On a tous eu envie un jour de prendre le large pour changer de vie … Mais nul besoin de larguer les amarres et d’affronter les flots marins pour connaitre le bonheur de vivre sur l’eau, bercé par un doux clapotis, au plus près de la nature, tout en étant, quelquefois, à seulement quelques encablures du centre-ville ! La solution : acheter un bateau et en faire sa résidence. C’est possible et même très en vogue. Mais parce qu’un marin averti en vaut deux, voici quelques conseils afin que l’aventure ne tourne pas au naufrage.

Le choix du logement est une étape primordiale pour réussir un investissement locatif

Choisir son type d’embarcation

Péniche, voilier, bateau à moteur, sablière, chaland, houseboat, clipper… Il existe autant de types d’embarcations que de types de logements encrés sur la terre ferme ! De même, vous pourrez choisir de faire flotter votre bateau sur le domaine maritime ou en eaux douces.
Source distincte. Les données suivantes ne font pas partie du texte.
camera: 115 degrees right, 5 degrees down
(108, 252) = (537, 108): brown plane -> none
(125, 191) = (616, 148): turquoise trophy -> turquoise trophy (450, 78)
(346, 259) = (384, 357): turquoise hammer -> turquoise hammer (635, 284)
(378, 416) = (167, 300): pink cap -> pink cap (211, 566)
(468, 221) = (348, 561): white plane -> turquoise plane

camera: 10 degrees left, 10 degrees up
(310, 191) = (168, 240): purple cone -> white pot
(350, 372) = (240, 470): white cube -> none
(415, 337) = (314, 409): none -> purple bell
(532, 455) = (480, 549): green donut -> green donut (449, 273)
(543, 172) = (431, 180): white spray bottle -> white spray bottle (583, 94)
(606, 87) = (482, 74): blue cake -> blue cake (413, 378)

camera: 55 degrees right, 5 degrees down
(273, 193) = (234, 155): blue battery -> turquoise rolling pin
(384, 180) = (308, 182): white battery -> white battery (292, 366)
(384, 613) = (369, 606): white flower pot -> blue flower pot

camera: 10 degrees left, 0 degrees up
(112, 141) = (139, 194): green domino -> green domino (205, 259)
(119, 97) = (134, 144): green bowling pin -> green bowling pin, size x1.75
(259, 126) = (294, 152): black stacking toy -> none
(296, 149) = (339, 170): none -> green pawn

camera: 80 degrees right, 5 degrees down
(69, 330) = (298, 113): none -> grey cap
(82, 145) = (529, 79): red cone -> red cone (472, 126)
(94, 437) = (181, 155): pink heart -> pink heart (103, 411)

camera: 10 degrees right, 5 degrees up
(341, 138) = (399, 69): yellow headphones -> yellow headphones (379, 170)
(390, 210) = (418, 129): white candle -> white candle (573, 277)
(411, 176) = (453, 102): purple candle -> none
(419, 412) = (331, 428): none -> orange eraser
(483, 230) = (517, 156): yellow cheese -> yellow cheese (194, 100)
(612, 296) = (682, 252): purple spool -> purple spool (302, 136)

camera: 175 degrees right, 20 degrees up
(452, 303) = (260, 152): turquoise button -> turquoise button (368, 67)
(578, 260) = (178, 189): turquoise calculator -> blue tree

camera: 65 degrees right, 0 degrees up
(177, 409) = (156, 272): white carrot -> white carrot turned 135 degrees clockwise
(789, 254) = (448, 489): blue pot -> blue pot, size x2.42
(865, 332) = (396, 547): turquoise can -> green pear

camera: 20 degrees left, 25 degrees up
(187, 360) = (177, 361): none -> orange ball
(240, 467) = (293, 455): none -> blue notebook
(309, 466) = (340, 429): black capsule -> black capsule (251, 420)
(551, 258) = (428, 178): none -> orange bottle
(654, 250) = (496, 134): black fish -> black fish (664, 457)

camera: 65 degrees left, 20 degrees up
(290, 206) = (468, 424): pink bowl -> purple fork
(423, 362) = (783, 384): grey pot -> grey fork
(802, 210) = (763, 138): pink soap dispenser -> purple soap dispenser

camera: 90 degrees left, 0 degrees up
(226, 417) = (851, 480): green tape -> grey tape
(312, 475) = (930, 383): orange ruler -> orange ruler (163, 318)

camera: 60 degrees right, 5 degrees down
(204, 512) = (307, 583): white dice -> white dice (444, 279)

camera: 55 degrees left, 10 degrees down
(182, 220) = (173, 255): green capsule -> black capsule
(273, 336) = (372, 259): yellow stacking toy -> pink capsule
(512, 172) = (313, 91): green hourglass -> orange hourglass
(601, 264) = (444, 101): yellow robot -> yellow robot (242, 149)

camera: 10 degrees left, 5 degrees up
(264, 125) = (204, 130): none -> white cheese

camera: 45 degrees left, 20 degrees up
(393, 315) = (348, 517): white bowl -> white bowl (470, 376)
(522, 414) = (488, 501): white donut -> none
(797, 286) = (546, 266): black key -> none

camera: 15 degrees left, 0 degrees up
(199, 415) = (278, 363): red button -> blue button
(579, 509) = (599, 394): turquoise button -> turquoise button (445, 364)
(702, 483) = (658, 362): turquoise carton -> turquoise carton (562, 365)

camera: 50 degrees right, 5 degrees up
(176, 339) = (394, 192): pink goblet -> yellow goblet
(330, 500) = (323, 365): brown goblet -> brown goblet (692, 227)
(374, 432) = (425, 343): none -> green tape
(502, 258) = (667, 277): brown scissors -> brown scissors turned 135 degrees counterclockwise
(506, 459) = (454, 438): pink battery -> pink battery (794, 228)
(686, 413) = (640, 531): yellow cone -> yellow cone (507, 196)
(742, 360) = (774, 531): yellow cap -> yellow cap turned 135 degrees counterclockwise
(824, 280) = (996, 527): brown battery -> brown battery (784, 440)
En termes de prix, il y a autant de bateaux pour se loger que de budgets.

Le prix fluctue en fonction du niveau de standing :

  • la taille du bateau,
  • la puissance de son moteur,
  • le nombre de cabines,
  • les espaces extérieurs aménagés ( terrasse(s), ponts(s) etc. ),
  • son état.

Au registre des détails qui comptent le plus : l’entretien de la coque, du moteur, de l’hélice, des rivets ou soudures, des varangues (ces poutrelles qui structurent le bateau).

Une visite technique détaillée s’impose et, si vous n’êtes pas expert, le mieux est de se faire accompagner par un spécialiste. Il est impératif, par exemple, de réviser une coque tous les dix ans à minima. Il est donc important d’exiger, de la part du vendeur, l’historique des réparations qu’il a pu effectuer.

Quelles sont les contraintes d’habiter sur un bateau ?

Outre le fait de s’habituer à vivre avec le tangage récurrent, vivre sur un bateau sous-entend s’accommoder de quelques odeurs, de l’humidité et d’une cohabitation souvent partagée avec les moustiques ; rien de bien méchant au regard du sentiment de liberté et du plaisir que procure ce type d’habitat aux passionnés. Quelques contraintes techniques également : par exemple, le fait d’ajuster les cordages d’amarrage en cas de montée ou de baisse du niveau d’eau…

Coté administratif, un prérequis si vous achetez un bateau pour l’amarrer sur le domaine public et y vivre : souscrire une « Convention d’Occupation Temporaire » (COT), qui va autoriser votre embarcation à stationner à un endroit donné. Pour l’obtenir, il suffit d’adresser une demande à la Direction Départementale de l’Equipement (DDE) dont vous dépendez. Vous devrez fournir le certificat d’immatriculation du bateau ( sa « carte grise »), mais aussi un plan de sondage (forme de rapport d’expertise) valide, ainsi qu’un compte-rendu de visite du chantier qui a procédé au dernier plan de sondage.

Attention, sans la COT, votre bateau est facilement expulsable.

Une fois cette autorisation obtenue, vous devrez verser une redevance annuelle, calculée en fonction du lieu d’amarrage, et de la surface de votre bateau-logement.

En termes d’impôts, il est à noter que le bateau est un bien mobilier et non immobilier. Vous êtes donc propriétaire d’un bateau, mais locataire de l’emplacement qu’il occupe. Malheureusement, cela n’exonère pas le propriétaire d’être tout de même souvent soumis à la taxe foncière !

Plusieurs critères sont ainsi examinés par les services fiscaux :

  • le bateau est-il utilisé comme une habitation ou bien pour une activité industrielle ou commerciale ?
  • Est-il rattaché ou non à un point fixe (à l’aide de cordages ou d’amarres) ?

Vous pourrez tenter d’être exonéré de taxe foncière si vous démontrez que votre remorque est conçue pour naviguer.  En revanche, si vous habitez sur votre bateau, vous n’échapperez pas à la taxe d’habitation, et à la taxe fluviale si – comme son nom l’indique – votre bateau est à quai sur un fleuve.

Il vous faudra enfin bien sûr acquitter les frais d’assurance intégrant la responsabilité civile, ainsi que la taxe d’enlèvement des ordures ménagères, et, éventuellement une taxe de séjour.

Vous pouvez, comme pour un logement sur la terre ferme, solliciter l’aide d’une agence immobilière pour vous dégotter le bijoux flottant de vos rêves. Quelques-unes sont spécialisées dans ce type d’habitat. Par ailleurs, il est bon de savoir qu’acquérir un bateau en profitant des taux attractifs d’un prêt immobilier est envisageable. Il faut que votre bateau ait vocation à être votre résidence principale. Il doit alors disposer de couchettes et d’un niveau de confort minimal permettant d’y habiter.